Cette vidéo le laisse dans un premier indifférent, ce qui a le don de fâcher son amante. Mais c'est un esprit libre et curieux, et, dans un deuxième temps, il va chercher à comprendre, à savoir qui était cet homme arraché à son tombeau.
Et puis, cet universitaire critique à l'égard du système dans lequel il vit, va refuser d'appliquer une consigne de sa direction qui demande de ne plus enseigner les oeuvres d'écrivains connus pour être des homosexuels tels le poète Verlaine, car pour lui il faut distinguer l'homme et l'oeuvre.
Mais cette liberté d'esprit et cette volonté de comprendre vont l'entraîner dans un engrenage implacable où il perdra le soutien de sa famille, de ses collègues et de ses étudiants, et il sera confronté au poison de la rumeur.
Mais, comme toujours, il y a l'intrigue et la façon de la raconter.
La façon de nous faire ressentir la vie profonde, ce n'est pas donné à tout le monde. Et ici, c'est magnifique, que ce soit la fête pleine de sensualité menée par un travesti et où toutes les femmes dansent avec frénésie, la plénitude de la courte retraite du héros au bord de la mer, la rencontre peine de compassion avec la mère du jeune défunt accusé d'homosexualité, il y a des moments si beaux, si émouvants parfois, je ne peux tous les citer.

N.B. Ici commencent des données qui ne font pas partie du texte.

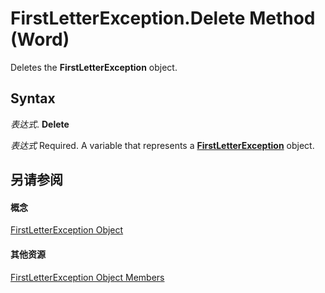 
# FirstLetterException.Delete Method (Word)

Deletes the  **FirstLetterException** object.


## Syntax

 _表达式_. **Delete**

 _表达式_ Required. A variable that represents a **[FirstLetterException](e365a683-010a-a074-5563-f0cac1f410b2.md)** object.


## 另请参阅


#### 概念


[FirstLetterException Object](e365a683-010a-a074-5563-f0cac1f410b2.md)
#### 其他资源


[FirstLetterException Object Members](http://msdn.microsoft.com/library/4e1d1571-ef74-725c-5fff-1816e3a7a575%28Office.15%29.aspx)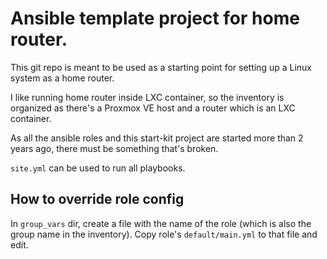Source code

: # Ansible template project for home router.

This git repo is meant to be used as a starting point for setting up a Linux
system as a home router.

I like running home router inside LXC container, so the inventory is organized
as there's a Proxmox VE host and a router which is an LXC container.

As all the ansible roles and this start-kit project are started more than 2 years
ago, there must be something that's broken.

`site.yml` can be used to run all playbooks.


## How to override role config

In `group_vars` dir, create a file with the name of the role (which is also the
group name in the inventory). Copy role's `default/main.yml` to that file and
edit.

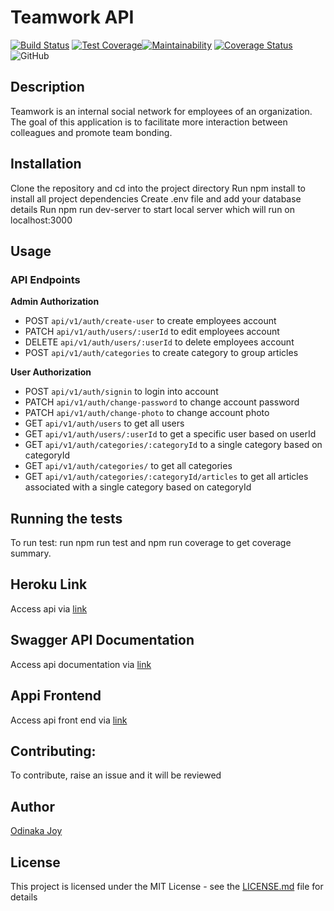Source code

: # Teamwork API
[![Build Status](https://travis-ci.org/odinaka-joy/api_teamwork.svg?branch=develop)](https://travis-ci.org/odinaka-joy/api_teamwork)  [![Test Coverage](https://api.codeclimate.com/v1/badges/3ad294e357d57915c818/test_coverage)](https://codeclimate.com/github/odinaka-joy/api_teamwork/test_coverage)[![Maintainability](https://api.codeclimate.com/v1/badges/3ad294e357d57915c818/maintainability)](https://codeclimate.com/github/odinaka-joy/api_teamwork/maintainability)  [![Coverage Status](https://coveralls.io/repos/github/odinaka-joy/api_teamwork/badge.svg?branch=develop)](https://coveralls.io/github/odinaka-joy/api_teamwork?branch=develop) ![GitHub](https://img.shields.io/github/license/odinaka-joy/api_teamwork?style=flat-square)

## Description
Teamwork is an internal social network for employees of an organization. The goal of this application is to facilitate more interaction between colleagues and promote team bonding.

## Installation
Clone the repository and cd into the project directory
Run npm install to install all project dependencies
Create .env file and add your database details
Run npm run dev-server to start local server which will run on localhost:3000

## Usage
### API Endpoints
**Admin Authorization**
- POST `api/v1/auth/create-user` to create employees account
- PATCH `api/v1/auth/users/:userId` to edit employees account
- DELETE `api/v1/auth/users/:userId` to delete employees account
- POST `api/v1/auth/categories` to create category to group articles

**User Authorization**
- POST `api/v1/auth/signin` to login into account
- PATCH `api/v1/auth/change-password` to change account password
- PATCH `api/v1/auth/change-photo` to change account photo
- GET `api/v1/auth/users` to get all users
- GET `api/v1/auth/users/:userId` to get a specific user based on userId
- GET `api/v1/auth/categories/:categoryId` to a single category based on categoryId
- GET `api/v1/auth/categories/` to get all categories
- GET `api/v1/auth/categories/:categoryId/articles` to get all articles associated with a single category based on categoryId

## Running the tests
To run test:
run npm run test and npm run coverage to get coverage summary.

## Heroku Link
Access api via [link](https://odinaka-joy.github.io/my-portfolio/)

## Swagger API Documentation
Access api documentation via [link](https://odinaka-joy.github.io/my-portfolio/)

## Appi Frontend
Access api front end via [link](https://odinaka-joy.github.io/my-portfolio/)

## Contributing: 
To contribute, raise an issue and it will be reviewed

## Author
[Odinaka Joy](https://odinaka-joy.github.io/my-portfolio/)

## License
This project is licensed under the MIT License - see the [LICENSE.md](https://github.com/odinaka-joy/api_teamwork/blob/develop/LICENSE) file for details
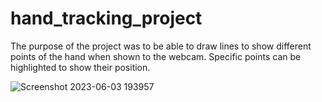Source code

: # hand_tracking_project
The purpose of the project was to be able to draw lines to show different points of the hand when shown to the webcam. Specific points can be highlighted to show their position.

![Screenshot 2023-06-03 193957](https://github.com/Asfandyar-Khan-2022/hand-tracking/assets/117299102/b790c459-eef9-4263-ac35-54c42a368fe2)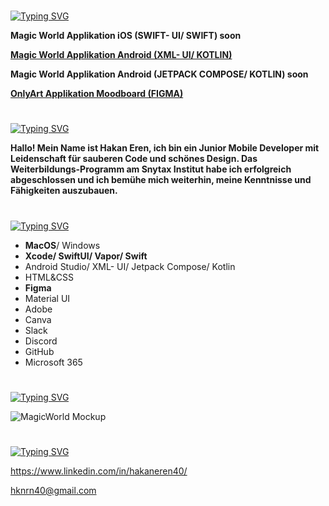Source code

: #

[![Typing SVG](https://readme-typing-svg.demolab.com?font=Silkscreen&size=29&pause=1000&color=A35213&repeat=false&width=435&lines=Meine+Projekte)](https://git.io/typing-svg)

**Magic World Applikation iOS (SWIFT- UI/ SWIFT) soon** 

[**Magic World Applikation Android (XML- UI/ KOTLIN)**](https://github.com/HakanSyntax/MagicWorldAndroid)

**Magic World Applikation Android (JETPACK COMPOSE/ KOTLIN) soon**

[**OnlyArt Applikation Moodboard (FIGMA)**](https://github.com/HakanSyntax/Moodboard)

#

[![Typing SVG](https://readme-typing-svg.demolab.com?font=Silkscreen&size=29&pause=1000&color=A35213&repeat=false&width=435&lines=%C3%BCber+mich)](https://git.io/typing-svg)

**Hallo! Mein Name ist Hakan Eren, ich bin ein Junior Mobile Developer mit Leidenschaft für sauberen Code und schönes Design. Das Weiterbildungs-Programm am Snytax Institut habe ich erfolgreich abgeschlossen und ich bemühe mich weiterhin, meine Kenntnisse und Fähigkeiten auszubauen.**

#

[![Typing SVG](https://readme-typing-svg.demolab.com?font=Silkscreen&size=29&pause=1000&color=A35213&repeat=false&width=435&lines=Tech+stack)](https://git.io/typing-svg)

- **MacOS**/ Windows
- **Xcode/ SwiftUI/ Vapor/ Swift**  
- Android Studio/ XML- UI/ Jetpack Compose/ Kotlin
- HTML&CSS
- **Figma**
- Material UI 
- Adobe
- Canva
- Slack
- Discord
- GitHub 
- Microsoft 365

#

[![Typing SVG](https://readme-typing-svg.demolab.com?font=Silkscreen&size=29&pause=1000&color=A35213&repeat=false&width=435&lines=Mockup)](https://git.io/typing-svg)

![MagicWorld Mockup](MockupFile.jpg) 

#

[![Typing SVG](https://readme-typing-svg.demolab.com?font=Silkscreen&size=29&pause=1000&color=A35213&repeat=false&width=435&lines=kontakt)](https://git.io/typing-svg)

https://www.linkedin.com/in/hakaneren40/


hknrn40@gmail.com



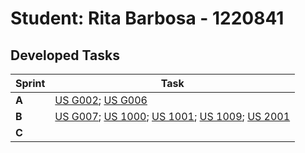 # Student: Rita Barbosa - 1220841

## Developed Tasks

| Sprint | Task                                                                                                                                                                            |
|--------|---------------------------------------------------------------------------------------------------------------------------------------------------------------------------------|
| **A**  | [US G002](../us_g002/readme.md); [US G006](../us_g006/readme.md)                                                                                                                |
| **B**  | [US G007](../us_g007/readme.md); [US 1000](../sprint-b/sb_us_1000/readme.md); [US 1001](../sprint-b/sb_us_1001/readme.md); [US 1009](../sprint-b/sb_us_1009/readme.md); [US 2001](../sprint-b/sb_us_2001/readme.md) |
| **C**  |                                                                                                                                                                                 |
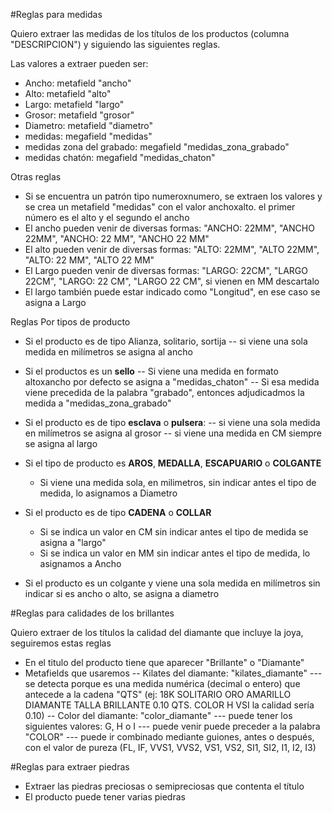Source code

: #Reglas para medidas

Quiero extraer las medidas de los títulos de los productos (columna "DESCRIPCION") y siguiendo las siguientes reglas.

Las valores a extraer pueden ser: 
- Ancho: metafield "ancho"
- Alto: metafield "alto"
- Largo: metafield "largo"
- Grosor: metafield "grosor"
- Diametro: metafield "diametro"
- medidas: megafield "medidas"
- medidas zona del grabado: megafield "medidas_zona_grabado"
- medidas chatón: megafield "medidas_chaton"

Otras reglas
- Si se encuentra un patrón tipo numeroxnumero, se extraen los valores y se crea un metafield "medidas" con el valor anchoxalto. el primer número es el alto y el segundo el ancho
- El ancho pueden venir de diversas formas: "ANCHO: 22MM", "ANCHO 22MM", "ANCHO: 22 MM", "ANCHO 22 MM"
- El alto pueden venir de diversas formas: "ALTO: 22MM", "ALTO 22MM", "ALTO: 22 MM", "ALTO 22 MM"
- El Largo pueden venir de diversas formas: "LARGO: 22CM", "LARGO 22CM", "LARGO: 22 CM", "LARGO 22 CM", si vienen en MM descartalo
- El largo también puede estar indicado como "Longitud", en ese caso se asigna a Largo

Reglas Por tipos de producto
- Si el producto es de tipo Alianza, solitario, sortija
-- si viene una sola medida en milímetros se asigna al ancho
- Si el productos es un **sello**
    -- Si viene una medida en formato altoxancho por defecto se asigna a "medidas_chaton"
    -- Si esa medida viene precedida de la palabra "grabado", entonces adjudicadmos la medida a "medidas_zona_grabado"
- Si el producto es de tipo **esclava** o **pulsera**:
    -- si viene una sola medida en milímetros se asigna al grosor
    -- si viene una medida en CM siempre se asigna al largo
- Si el tipo de producto es **AROS**, **MEDALLA**, **ESCAPUARIO** o **COLGANTE**
  - Si viene una medida sola, en milimetros, sin indicar antes el tipo de medida, lo asignamos a Diametro
- Si el producto es de tipo **CADENA** o **COLLAR**
  - Si se indica un valor en CM sin indicar antes el tipo de medida se asigna a "largo"
  - Si se indica un valor en MM sin indicar antes el tipo de medida, lo asignamos a Ancho

- Si el producto es un colgante y viene una sola medida en milímetros sin indicar si es ancho o alto, se asigna a diametro


#Reglas para calidades de los brillantes

Quiero extraer de los títulos la calidad del diamante que incluye la joya, seguiremos estas reglas
- En el titulo del producto tiene que aparecer "Brillante" o "Diamante"
- Metafields que usaremos
  -- Kilates del diamante: "kilates_diamante"
    --- se detecta porque es una medida numérica (decimal o entero) que antecede a la cadena "QTS" (ej: 18K SOLITARIO ORO AMARILLO DIAMANTE TALLA BRILLANTE 0.10 QTS. COLOR H VSI la calidad sería 0.10)
  -- Color del diamante: "color_diamante"
    --- puede tener los siguientes valores: G, H o I
    --- puede venir puede preceder a la palabra "COLOR"
    --- puede ir combinado mediante guiones, antes o después, con el valor de pureza (FL, IF, VVS1, VVS2, VS1, VS2, SI1, SI2, I1, I2, I3)
    

#Reglas para extraer piedras
- Extraer las piedras preciosas o semipreciosas que contenta el título
- El producto puede tener varias piedras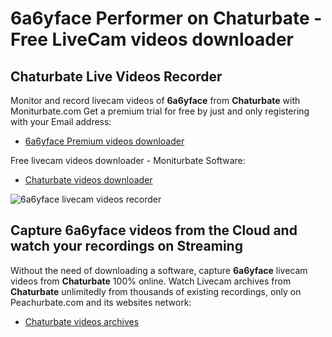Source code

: # 6a6yface Performer on Chaturbate - Free LiveCam videos downloader

## Chaturbate Live Videos Recorder

Monitor and record livecam videos of **6a6yface** from **Chaturbate** with Moniturbate.com
Get a premium trial for free by just and only registering with your Email address:
* [6a6yface Premium videos downloader](https://moniturbate.com/request-demo-licence-key.html)

Free livecam videos downloader - Moniturbate Software:
* [Chaturbate videos downloader](https://moniturbate.com/moniturbate-download-software.html)

![6a6yface livecam videos recorder](https://peachurnet.com/templates/moniturbate-software.png)


## Capture 6a6yface videos from the Cloud and watch your recordings on Streaming

Without the need of downloading a software, capture **6a6yface** livecam videos from **Chaturbate** 100% online.
Watch Livecam archives from **Chaturbate** unlimitedly from thousands of existing recordings, only on Peachurbate.com and its websites network:
* [Chaturbate videos archives](https://peachurnet.com/)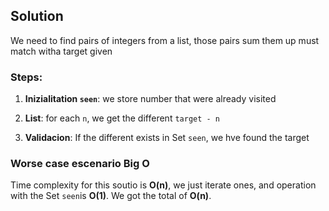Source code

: ## Solution

We need to find pairs of integers from a list, those pairs sum them up must match witha target given

### Steps:

1. **Inizialitation `seen`**: we store number that were already visited

2. **List**: for each `n`, we get the different `target - n`

3. **Validacion**: If the different exists in Set `seen`, we hve found the target

### Worse case escenario Big O

Time complexity for this soutio is **O(n)**, we just iterate ones, and operation with the Set `seen`is **O(1)**. We got the total of **O(n)**.
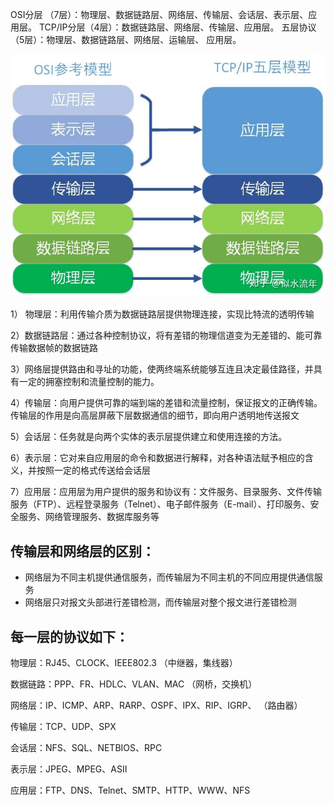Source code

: OSI分层 （7层）：物理层、数据链路层、网络层、传输层、会话层、表示层、应用层。
TCP/IP分层（4层）：数据链路层、网络层、传输层、应用层。
五层协议 （5层）：物理层、数据链路层、网络层、运输层、 应用层。

![img](assets/v2-8241be381782789f7fb5735d8541c506_720w.jpg)



1） 物理层：利用传输介质为数据链路层提供物理连接，实现比特流的透明传输

2）数据链路层：通过各种控制协议，将有差错的物理信道变为无差错的、能可靠传输数据帧的数据链路

3）网络层提供路由和寻址的功能，使两终端系统能够互连且决定最佳路径，并具有一定的拥塞控制和流量控制的能力。

4）传输层：向用户提供可靠的端到端的差错和流量控制，保证报文的正确传输。传输层的作用是向高层屏蔽下层数据通信的细节，即向用户透明地传送报文

5）会话层：任务就是向两个实体的表示层提供建立和使用连接的方法。

6）表示层：它对来自应用层的命令和数据进行解释，对各种语法赋予相应的含义，并按照一定的格式传送给会话层

7）应用层：应用层为用户提供的服务和协议有：文件服务、目录服务、文件传输服务（FTP）、远程登录服务（Telnet）、电子邮件服务（E-mail）、打印服务、安全服务、网络管理服务、数据库服务等



## 传输层和网络层的区别：



- 网络层为不同主机提供通信服务，而传输层为不同主机的不同应用提供通信服务
- 网络层只对报文头部进行差错检测，而传输层对整个报文进行差错检测



## 每一层的协议如下：

物理层：RJ45、CLOCK、IEEE802.3 （中继器，集线器）

数据链路：PPP、FR、HDLC、VLAN、MAC （网桥，交换机）

网络层：IP、ICMP、ARP、RARP、OSPF、IPX、RIP、IGRP、 （路由器）

传输层：TCP、UDP、SPX

会话层：NFS、SQL、NETBIOS、RPC

表示层：JPEG、MPEG、ASII

应用层：FTP、DNS、Telnet、SMTP、HTTP、WWW、NFS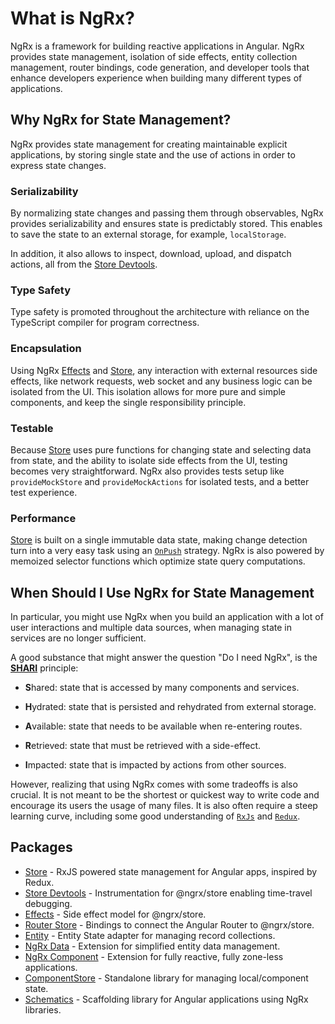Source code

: <h1 class="no-toc">What is NgRx?</h1>

NgRx is a framework for building reactive applications in Angular. NgRx provides state management, isolation of side effects, entity collection management, router bindings, code generation, and developer tools that enhance developers experience when building many different types of applications.

## Why NgRx for State Management?

NgRx provides state management for creating maintainable explicit applications, by storing single state and the use of actions in order to express state changes.


### Serializability

By normalizing state changes and passing them through observables, NgRx provides serializability and ensures state is predictably stored. This enables to save the state to an external storage, for example, `localStorage`.

In addition, it also allows to inspect, download, upload, and dispatch actions, all from the [Store Devtools](guide/store-devtools).


### Type Safety
Type safety is promoted throughout the architecture with reliance on the TypeScript compiler for program correctness.


### Encapsulation

Using NgRx [Effects](guide/effects) and [Store](guide/store), any interaction with external resources side effects, like network requests, web socket and any business logic can be isolated from the UI. This isolation allows for more pure and simple components, and keep the single responsibility principle.

### Testable

Because [Store](guide/store) uses pure functions for changing state and selecting data from state, and the ability to isolate side effects from the UI, testing becomes very straightforward.
NgRx also provides tests setup like `provideMockStore` and `provideMockActions` for isolated tests, and a better test experience.

### Performance

[Store](guide/store) is built on a single immutable data state, making change detection turn into a very easy task using an [`OnPush`](https://angular.io/api/core/ChangeDetectionStrategy#OnPush) strategy.
NgRx is also powered by memoized selector functions which optimize state query computations.

## When Should I Use NgRx for State Management

In particular, you might use NgRx when you build an application with a lot of user interactions and multiple data sources, when managing state in services are no longer sufficient.

A good substance that might answer the question "Do I need NgRx", is the
<a href="https://youtu.be/omnwu_etHTY" target="_blank">**SHARI**</a> principle:

* **S**hared: state that is accessed by many components and services.

* **H**ydrated: state that is persisted and rehydrated from external storage.

* **A**vailable: state that needs to be available when re-entering routes.

* **R**etrieved: state that must be retrieved with a side-effect.

* **I**mpacted: state that is impacted by actions from other sources.


However, realizing that using NgRx comes with some tradeoffs is also crucial. It is not meant to be the shortest or quickest way to write code and encourage its users the usage of many files.
It is also often require a steep learning curve, including some good understanding of [`RxJs`](https://rxjs-dev.firebaseapp.com/) and [`Redux`](https://redux.js.org/).


## Packages

- [Store](guide/store) - RxJS powered state management for Angular apps, inspired by Redux.
- [Store Devtools](guide/store-devtools) - Instrumentation for @ngrx/store enabling time-travel debugging.
- [Effects](guide/effects) - Side effect model for @ngrx/store.
- [Router Store](guide/router-store) - Bindings to connect the Angular Router to @ngrx/store.
- [Entity](guide/entity) - Entity State adapter for managing record collections.
- [NgRx Data](guide/data) - Extension for simplified entity data management.
- [NgRx Component](guide/component) - Extension for fully reactive, fully zone-less applications.
- [ComponentStore](guide/component-store) - Standalone library for managing local/component state.
- [Schematics](guide/schematics) - Scaffolding library for Angular applications using NgRx libraries.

Et tant de réflexions d'une grande force sur la violence, la mort, la rumeur. Par exemple celle-ci:
« Ce sont de purs hommes parce que, à n'importe quel moment, la bêtise humaine peut les tuer, les soumettre à la violence en s'abritant sous un des nombreux masques dévoyés qu'elle utilise pour s'exprimer: culture, religion, pouvoir, richesse, gloire…Les homosexuels sont solidaires de l'humanité parce que l'humanité peut les tuer ou les exclure.
On l'oublie trop souvent, ou on ne veut pas s'en souvenir: nous sommes liés à la violence, liés par elle les uns les autres, capables à chaque instant de la commettre, à chaque instant de la subir. Et c'est aussi par ce pacte avec la violence métaphysique que chacun porte en lui, par ce pacte, autant que par tout autre, que nous sommes proches, que nous sommes semblables, que nous sommes des hommes » .

Et aussi, ce qui m'a frappé, c'est que le roman nous renvoie comme un miroir, l'attitude de nombre d'entre nous en France à l'égard des musulmans, des immigrés. Ce discours sur l'homosexualité vécue comme une sorte de corruption par une influence occidentale, qui touche à l'intégrité de la société sénégalaise, au risque de la faire s'effondrer, ça ne vous rappelle rien? Ces théoriciens français du grand remplacement, qui considèrent que les musulmans, les immigrés touchent aux racines chrétiennes de notre pays.

Enfin, l'écriture est superbe, dense, au plus près des sentiments et des sensations, comme l'a si bien écrit mon amie babeliote Chrystèle, Hordeducontrevent.
Le lecteur réalise qu'il a affaire à un grand écrivain, la suite le confirmera.